Sensory modules

All of the sensor modules follow the same pattern. They are initialized with a MuJoCo gym environment and a dictionary of parameters and there is a single function that collects the observations based on the scene and the initialization parameters.

This page provides a guide on working with the sensor modules, followed by a short section on implementing new modules.

Setup

All the sensor modules are setup in the same way. They require a Gym environment using MuJoCo where the scene XML has already been loaded. They are initialized with two arguments: This environment and a configuration dictionary. The form of the dictionary will be specific to the module and may depend on the scene as well. For example, to attach the DiscreteTouch module to some environment:

def __init__():
    ...
    self.touch = DiscreteTouch(self, TOUCH_CONFIG)
    ...

We pass the environment instance to the touch module with a configuration dictionary. To attach sensors to a body called “fingers”, the config might look something like this:

TOUCH_CONFIG = {
    "scales": {
        "fingers": 0.1,
    },
    "touch_function": "force_vector",
    "response_function": "spread_linear",
}

The “scales” entry determines the distance between sensor points, while “touch_function” and “response_function” determine the output and how it is distributed to the sensors points. Note that the config for the touch configuration is specific to the scene, since the bodies listed in the config have to exist in the scene.

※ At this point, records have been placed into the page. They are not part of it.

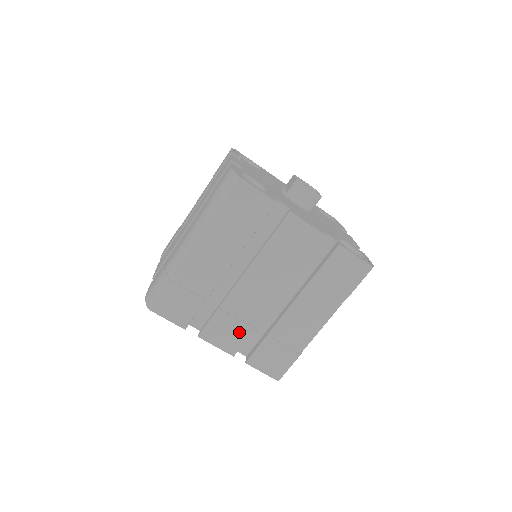
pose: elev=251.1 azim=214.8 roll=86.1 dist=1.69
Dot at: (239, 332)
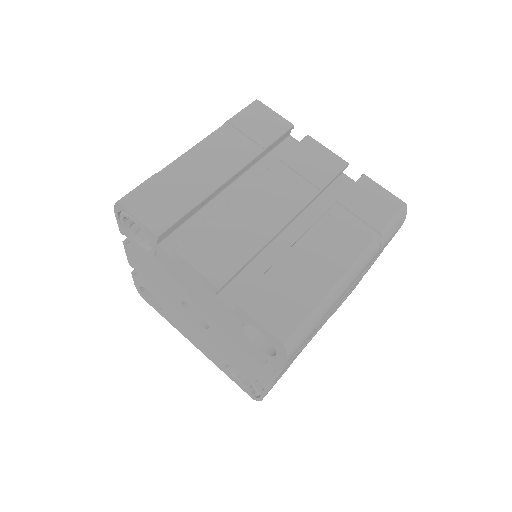
Dot at: (233, 254)
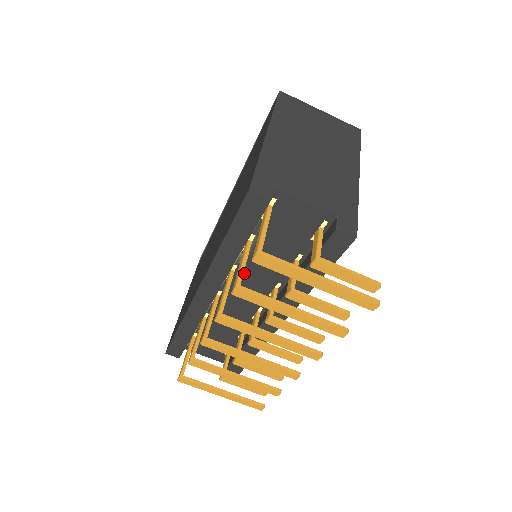
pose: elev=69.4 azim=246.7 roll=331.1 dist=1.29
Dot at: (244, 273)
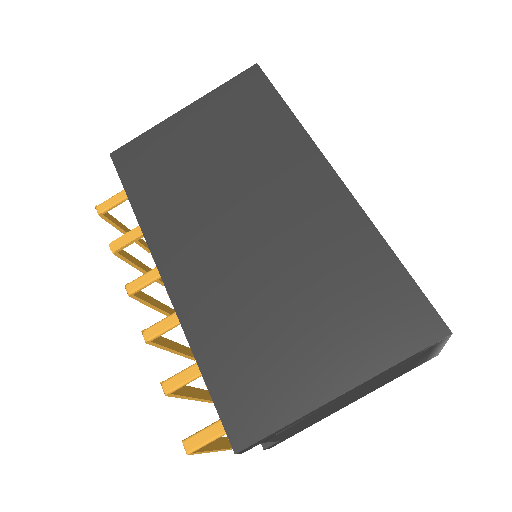
Dot at: occluded
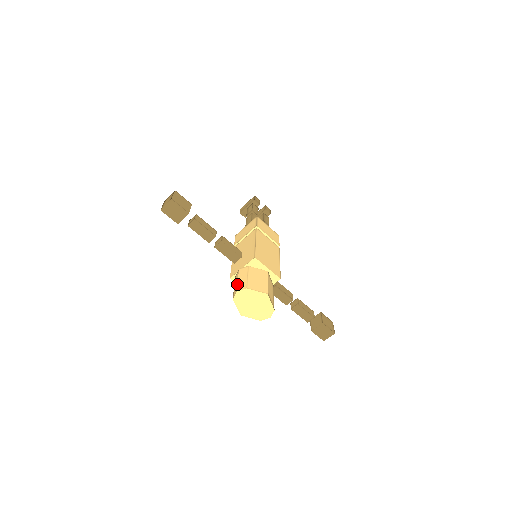
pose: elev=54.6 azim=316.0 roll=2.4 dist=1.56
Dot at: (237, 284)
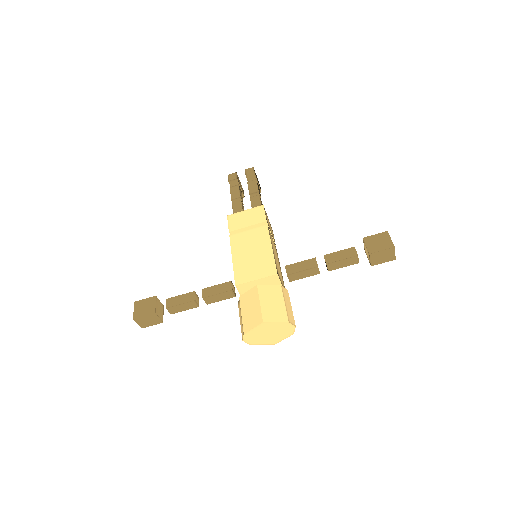
Dot at: occluded
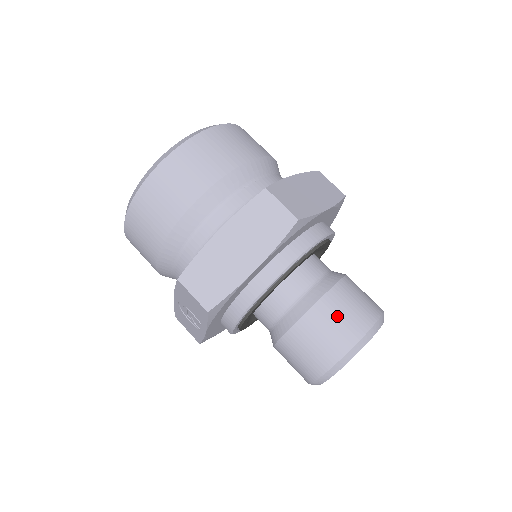
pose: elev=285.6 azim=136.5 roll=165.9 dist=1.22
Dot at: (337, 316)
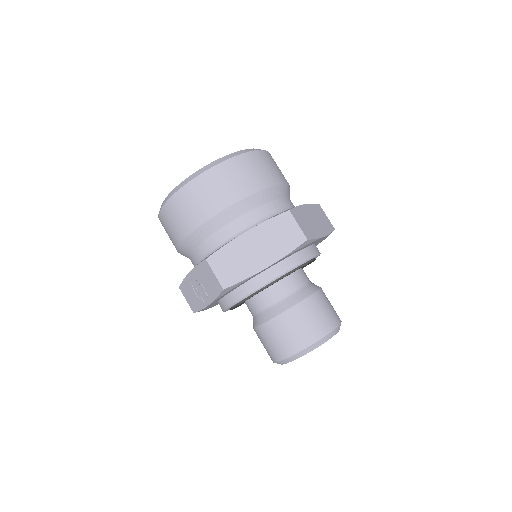
Dot at: (312, 316)
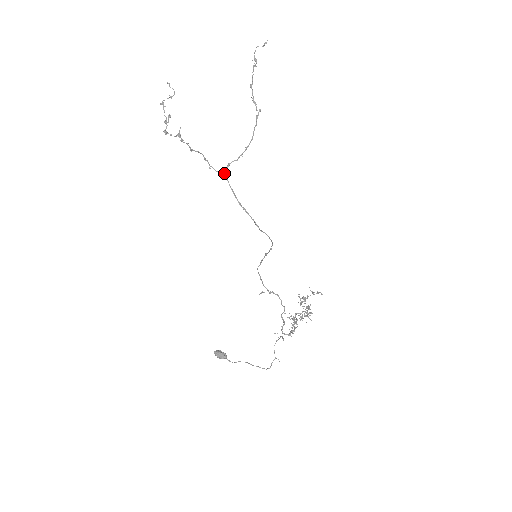
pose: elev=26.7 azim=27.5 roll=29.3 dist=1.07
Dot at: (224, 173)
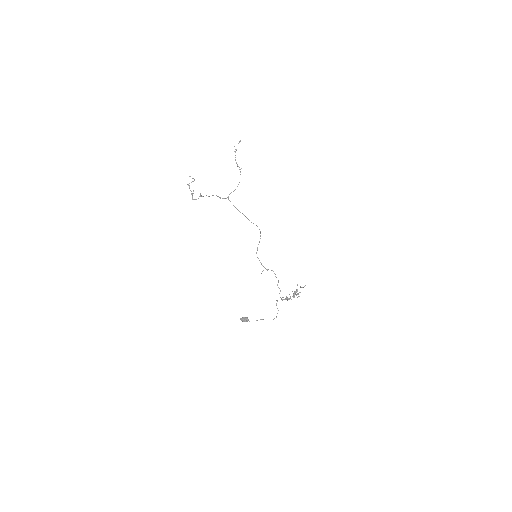
Dot at: (228, 198)
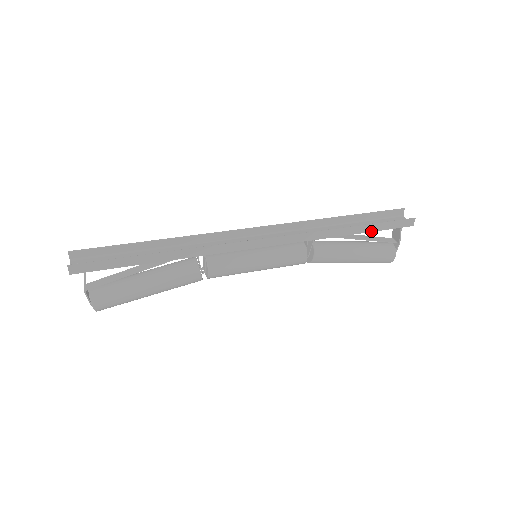
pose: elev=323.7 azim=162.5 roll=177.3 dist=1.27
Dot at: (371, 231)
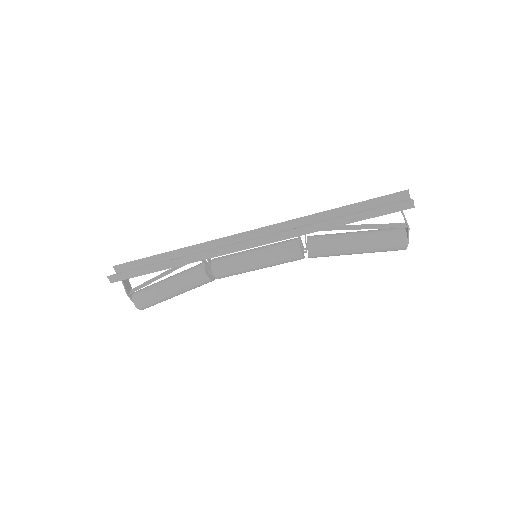
Dot at: (362, 219)
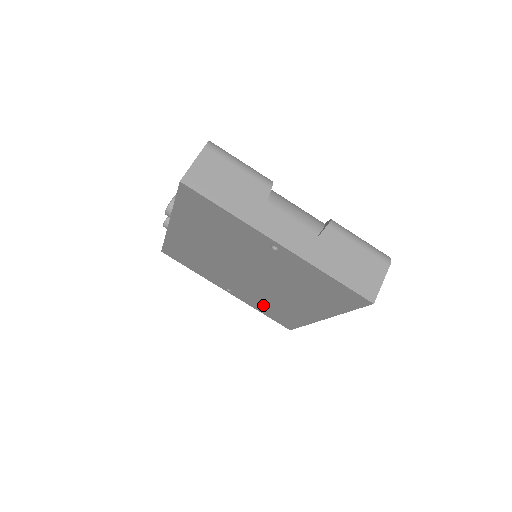
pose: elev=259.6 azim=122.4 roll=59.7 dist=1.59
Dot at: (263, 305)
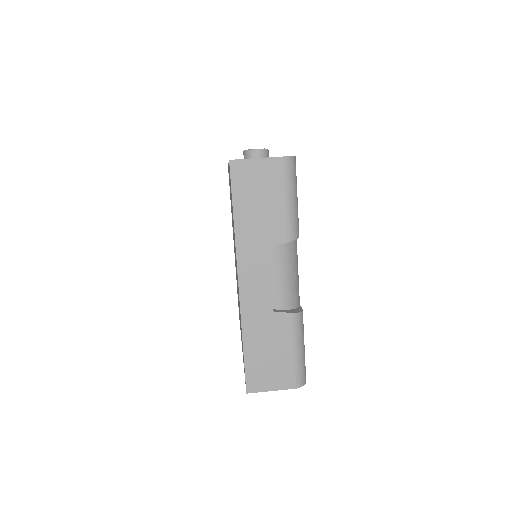
Dot at: occluded
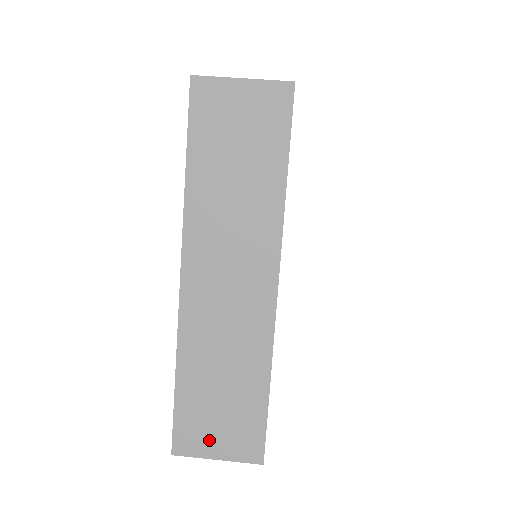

Default dictionaries are available for all the sensory modules, but these are designed with MIMo in mind, and will generally not work in scenes that do not contain MIMo. They can still be a useful guide to the structure for their module.

Collecting the sensor outputs is also very simple:

def _get_obs():
    ...
    obs["touch"] = self.touch.get_touch_obs()
    ...

For this module specifically the output consists of a single numpy array containing the touch sensations for all the sensor points as in the configuration dictionary.

Most of the modules come with additional functionality. For example the concrete vision implementation has functions for saving the images to files. Check the API documentation for the specific module.

Making your own

Any new implementations for already existing sensory modalities should meet the requirements laid out in the associated abstract class. This means an initialization as above. Often the abstract class already defines a stump of the initialization which provides some constraints for the configuration. For example the Proprioception base class requires that the configuration dictionary contain an entry “components” that lists the sensory components, such as applied force, that should be included in the output. Any implementing class should therefore use this entry and also include it as part of their own configurations.

Additionally they must always include a function for collecting the relevant observations in a single call with no arguments. In the modules already defined these are called get_<modality>_obs(). This function should perform the whole sensory pipeline for the implementation, calling any relevant subfunctions, etc., and finally return the finished outputs.

All other aspects of the functionality or configuration are left to the implementing class. For example a new proprioception class might add random noise to the outputs, with an extra entry for the variance in the configuration and new functions for adding this noise or processing the outputs. These will still meet the requirements as long as get_proprio_obs returns the complete and finished observations.